İsrail’in müzakerelere iki kala İran’ı vurmasıyla başlayan savaşın ardından, “Sırada Türkiye mi var”, “Önce Pakistan sonra Türkiye mi” soruları yankılanıyor!
Bu sorunun elbet öncesi de var ama en azından bizim 45 yıllık meslek yaşamımızla yaşıt!
1980’lerde İran’da Humeyni rejiminin yerleşmesiyle birlikte Türkiye’nin de bundan etkileneceği konuşuldu. “Türkiye İran olmayacak, ‘Mollalar İran’a” sloganı pek çok gösterinin parçası oldu.
1990’larda Cezayir’de benzer bir süreç yaşanınca, “Türkiye Cezayir olmayacak” öne çıktı. 1. ve 2. Körfez Savaşı’nın bir parçası da “Irak’tan sonra sıra Türkiye’de” söylemiydi!

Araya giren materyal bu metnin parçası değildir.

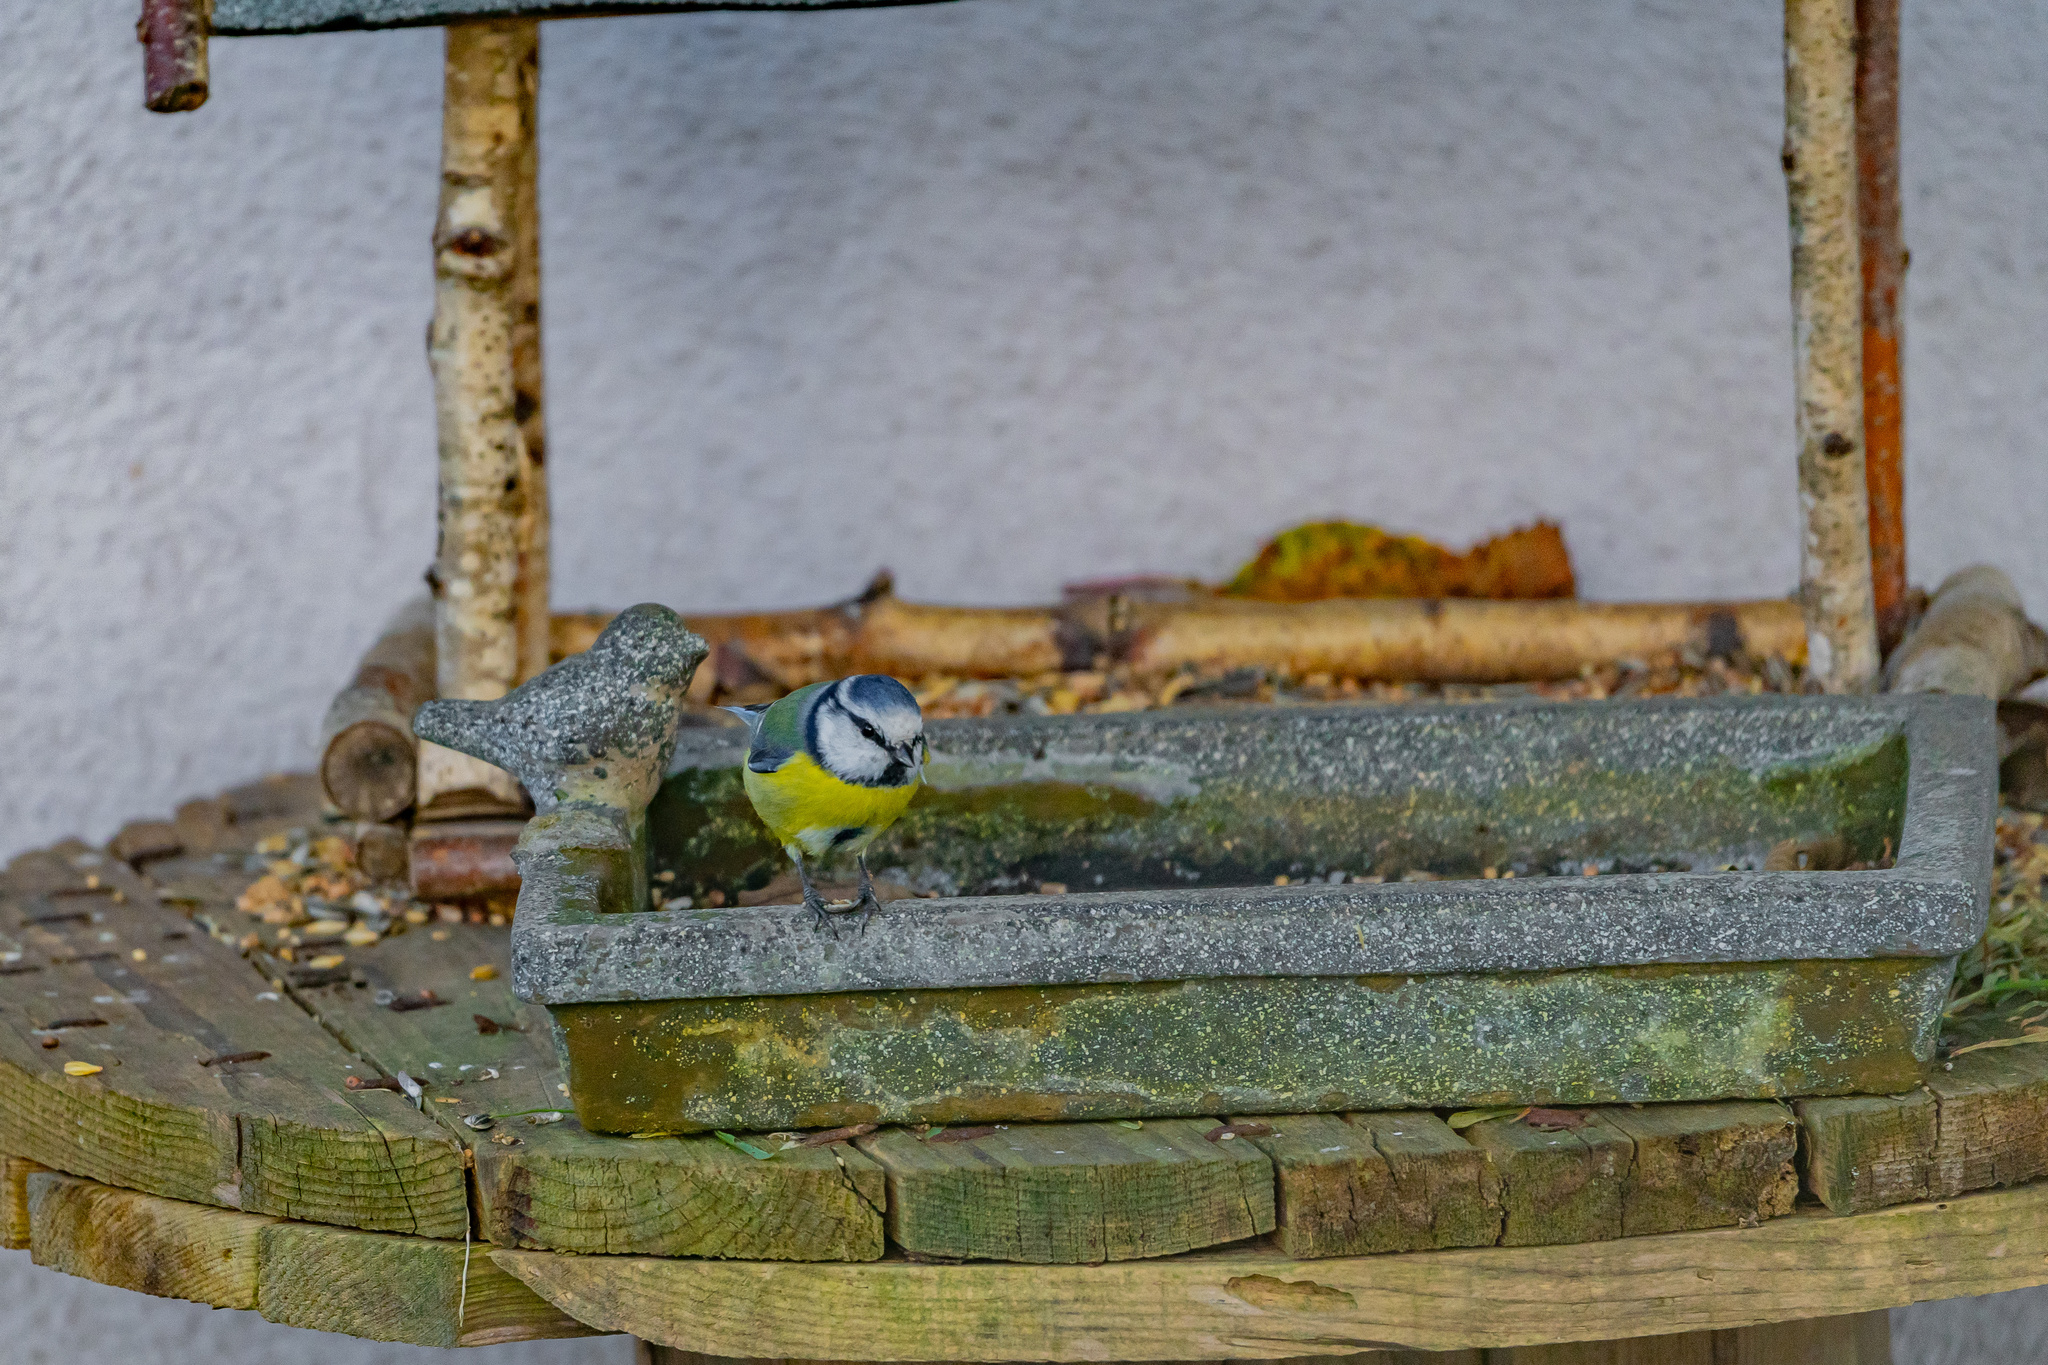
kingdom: Animalia
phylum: Chordata
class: Aves
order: Passeriformes
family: Paridae
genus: Cyanistes
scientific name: Cyanistes caeruleus
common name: Eurasian blue tit
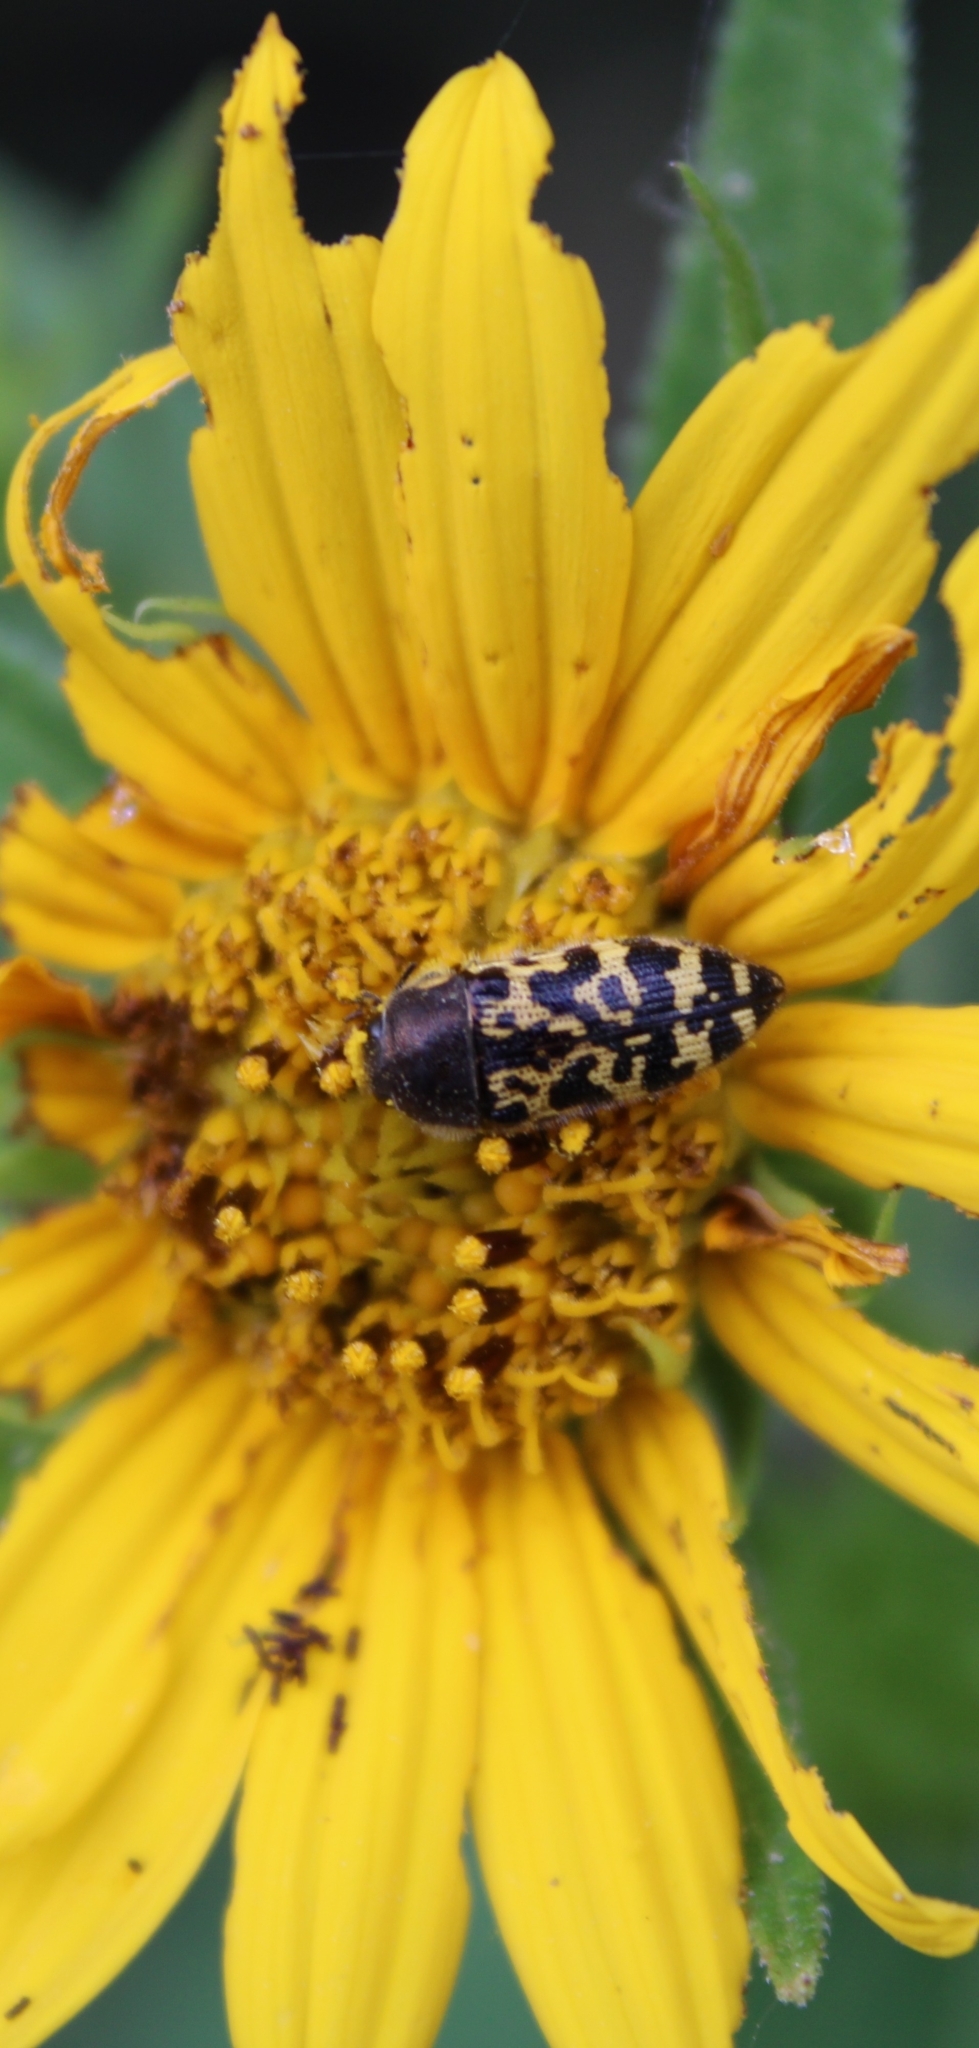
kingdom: Animalia
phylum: Arthropoda
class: Insecta
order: Coleoptera
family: Buprestidae
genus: Acmaeodera
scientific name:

1 Mart 2003 tezkeresi Meclis’ten geçseydi, Türkiye’nin de ABD tarafından fiilen işgal edilmesi söz konusuydu! ABD, Irak’a Türkiye üzerinden girecek, bunun için topraklarımızda 70 bin asker bulunduracak, onlarca liman ve havaalanı bu ülkenin kullanımına açılacaktı. O dönemin CHP Genel Başkanı Deniz Baykal’ın bütün olumsuzluklarını bir kefeye koysanız, karşı kefede sadece 1 Mart’taki başarısı olsa, bu ağır basar!
***
Türkiye coğrafi parçalanmalarda da “sıradaki” ülke oldu!
1989’da başlayan Balkanlar’daki dağılmadan 6 yeni devlet doğdu. En ağırını Bosna Hersek yaşadı. 1992- 96 arasındaki iç savaşta sadece Saraybosna’da 250 bin kişi öldü, 1 milyon kişi topraklarını terk etti. O dönem Balkan-lar diye yazdık. “Bal” tadı ve “kan” kokusu!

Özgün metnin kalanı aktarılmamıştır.